Kitti does not offer ground truth for testing set so for this assignment, you should split the original training set into training/validation/testing sets. Sort images alphabetically and split by ratio 70%/15%/15% for training/validation/testing. (Hint: os.listdir() to read files may give file order shuffled, use sorted() function after getting files) Foldersemantic rgb contains the visual ground truth of the segmentations. You will use it in visual comparison with your prediction.

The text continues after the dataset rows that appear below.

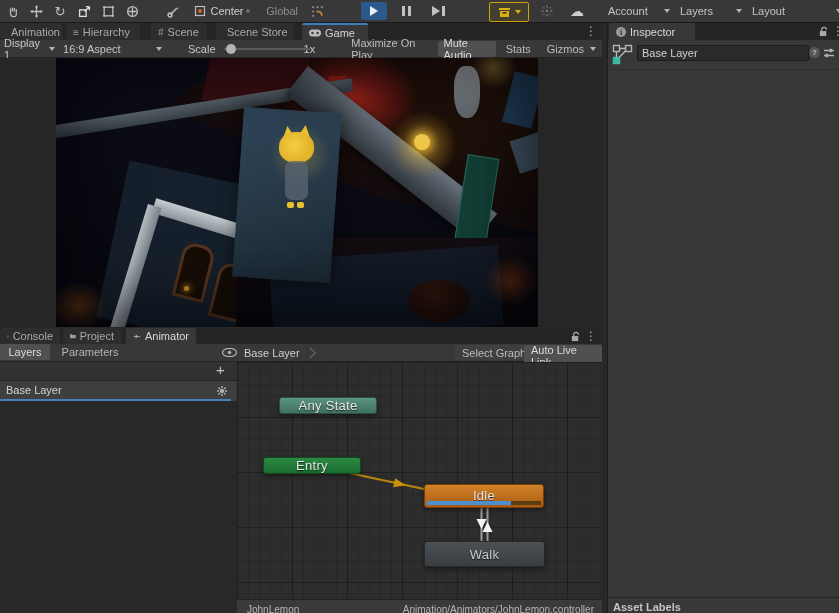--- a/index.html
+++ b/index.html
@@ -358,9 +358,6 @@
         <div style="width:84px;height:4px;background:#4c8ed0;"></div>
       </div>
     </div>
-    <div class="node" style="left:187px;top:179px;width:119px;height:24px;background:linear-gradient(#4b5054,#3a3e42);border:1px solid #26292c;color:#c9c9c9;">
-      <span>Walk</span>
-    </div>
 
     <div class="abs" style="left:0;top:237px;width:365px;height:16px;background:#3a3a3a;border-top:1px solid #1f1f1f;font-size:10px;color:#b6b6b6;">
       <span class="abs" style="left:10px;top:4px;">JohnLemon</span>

PyTorch does not offer a predefined dataset class for Kitti. You will need to implement a KittiDataset class by yourself.
Training
Train the network using the images in the train set mentioned in the Dataset section with your own hyper-parameters. Please note that the number of epoch should be no more than 50, otherwise you may need to adjust your learning rate for your setting.

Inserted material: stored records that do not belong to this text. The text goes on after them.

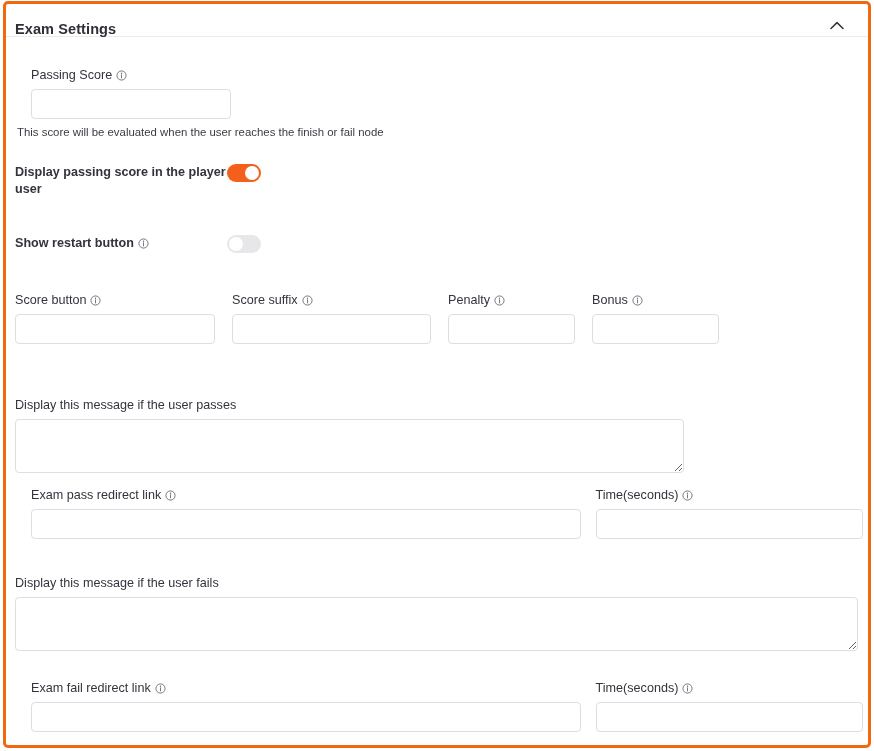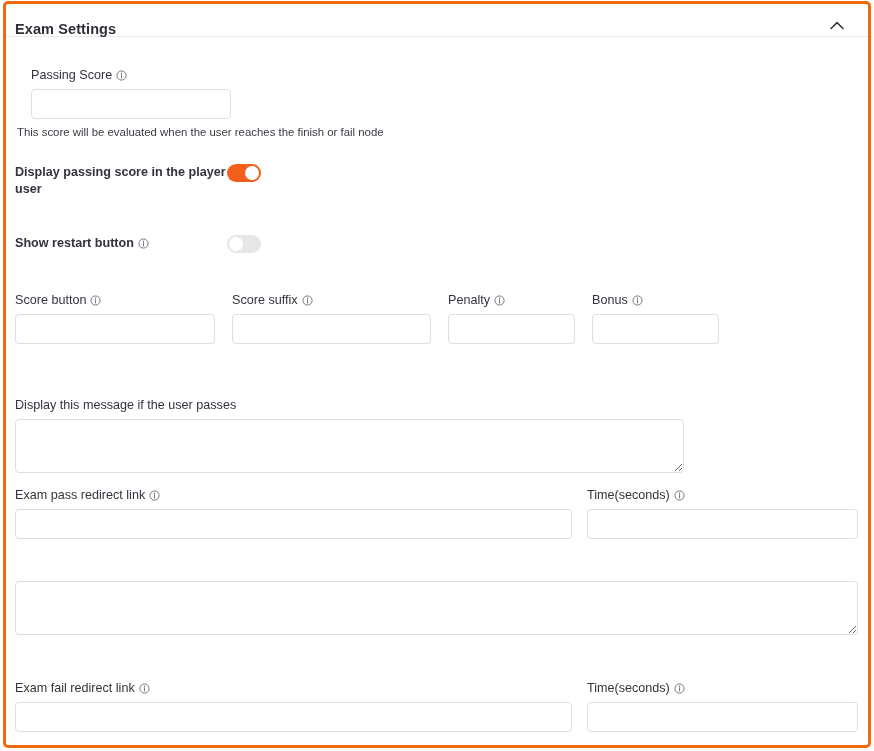--- a/index.html
+++ b/index.html
@@ -175,7 +175,7 @@
     display: flex;
     gap: 15px;
   }
-  .col-wide { width: 557px; }
+  .col-wide { width: 557px; margin-left: 16px; }
   .col-narrow { width: 271px; }
 
   .gap-6 { height: 6px; }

Use cross entropy loss over the individual pixels as the loss function. You could use ‘torch.nn.CrossEntropyLoss‘.
It should not be necessary to do data augmentation as there are many samples in each image. However, if you choose to experiment with augmentations, please note that you would need to perform the same augmentation on the ground-truth segmentation mask as well. As an example, in classification setting, a flipped dog is still a dog, however, in the image segmentation setting, a flipped dog will require a flipped mask. Record the IoU and loss after each iteration so that you can monitor it and plot it to show results.
Evaluation metric
Use the following two evaluation metrics
-
Pixel-level intersection-over-union (IoU): Pixel-level IoU = TP/(TP+FP+FN), where TP, FP, and FN are the numbers of true positive, false positive, and false negative pixels, respectively. Pixel-level IoU should be computed on each class separately (treat other classes as negative when computing for on class). NOTE: You should compute IoU over all testing images not on a single image.
-
Mean Intersection-over-Union (mIoU): Simple average of per-class pixel-level IoUs, it reflects the model’s generality on all classes. Please write your own code to evaluate network performance.
Results
Map your output labels to color images which should look like the images in the semantic rgb folder. Color mapping is provided in the filedevkit semantics/devkit/helpers/labels.py.
SUBMISSION
You should turn in a PDF report along with your code in a compressed file with the following components:
-
A brief description of the programs you write, including the source listing.
-
Evolution of loss function with multiple steps.
-
A summary and discussion of the results, including the effects of parameter choices. Compare the 2 versions of modified FCN (32s and 16s). Include the visualization of results; show some examples of successful and some failure examples.